__TASK GOAL__:
Of all the lines in the entries below, give again exactly those starting at the line containing "44 L18 41.4" and ending at the line containing "<span>Avoid Close Contact</span><br>", both ends included, and no others.

Source records:
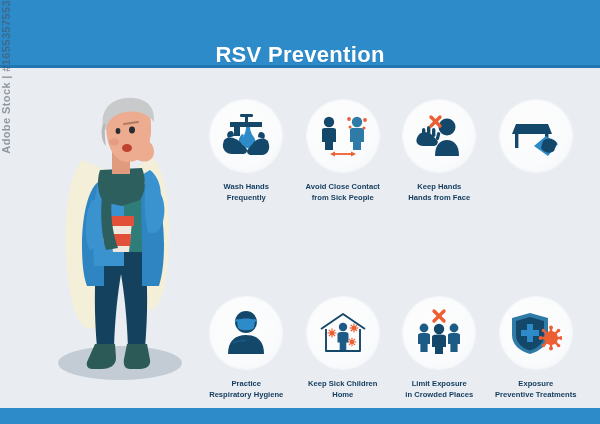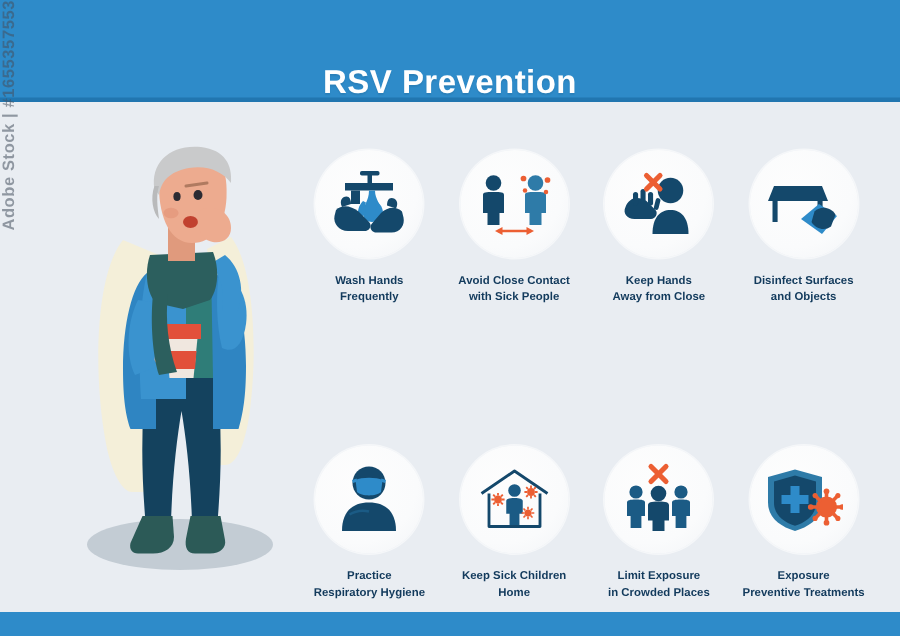--- a/index.html
+++ b/index.html
@@ -179,21 +179,21 @@
               </g>
               <g stroke="#ec5f33" stroke-width="1.8" fill="none">
                 <line x1="15" y1="44" x2="37" y2="44"></line>
               </g>
               <path d="M13 44 L18 41.4 L18 46.6 Z" fill="#ec5f33"></path>
               <path d="M39 44 L34 41.4 L34 46.6 Z" fill="#ec5f33"></path>
             </svg>
           </div>
           <div class="cap">
             <span>Avoid Close Contact</span><br>
-            <span>with Sick People</span>
+            <span>from Sick People</span>
           </div>
         </div>
 
         <div class="cell">
           <div class="disc">
             <svg width="52" height="52" viewBox="0 0 52 52" xmlns="http://www.w3.org/2000/svg">
               <g>
                 <circle cx="34" cy="17" r="8.5" fill="#14486b"></circle>
                 <path d="M22 46 C22 35 27 30 34 30 C41 30 46 35 46 46 Z" fill="#14486b"></path>
               </g>
@@ -205,41 +205,37 @@
                 <rect x="23.5" y="22" width="3.2" height="8" rx="1.6" transform="rotate(14 25 26)"></rect>
               </g>
               <g stroke="#ec5f33" stroke-width="3.4" stroke-linecap="round">
                 <line x1="18" y1="7" x2="27" y2="16"></line>
                 <line x1="27" y1="7" x2="18" y2="16"></line>
               </g>
             </svg>
           </div>
           <div class="cap">
             <span>Keep Hands</span><br>
-            <span>Away from Close</span>
+            <span>Hands from Face</span>
           </div>
         </div>
 
         <div class="cell">
           <div class="disc">
             <svg width="52" height="52" viewBox="0 0 52 52" xmlns="http://www.w3.org/2000/svg">
               <g>
                 <path d="M6 14 L38 14 L42 24 L2 24 Z" fill="#14486b"></path>
                 <rect x="5" y="24" width="3.4" height="14" fill="#14486b"></rect>
                 <rect x="35" y="24" width="3.4" height="14" fill="#14486b"></rect>
               </g>
               <g>
                 <path d="M24 36 L36 26 L48 34 L38 46 Z" fill="#2e8bc9"></path>
                 <path d="M33 31 C37 27 44 28 47 33 L44 41 C40 44 34 43 31 38 Z" fill="#14486b"></path>
               </g>
             </svg>
-          </div>
-          <div class="cap">
-            <span>Disinfect Surfaces</span><br>
-            <span>and Objects</span>
           </div>
         </div>
       </div>
 
       <div class="row r2">
 
         <div class="cell">
           <div class="disc">
             <svg width="52" height="52" viewBox="0 0 52 52" xmlns="http://www.w3.org/2000/svg">
               <circle cx="26" cy="15" r="11" fill="#14486b"></circle>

__WRITTEN SOLUTION__:
               <path d="M13 44 L18 41.4 L18 46.6 Z" fill="#ec5f33"></path>
               <path d="M39 44 L34 41.4 L34 46.6 Z" fill="#ec5f33"></path>
             </svg>
           </div>
           <div class="cap">
             <span>Avoid Close Contact</span><br>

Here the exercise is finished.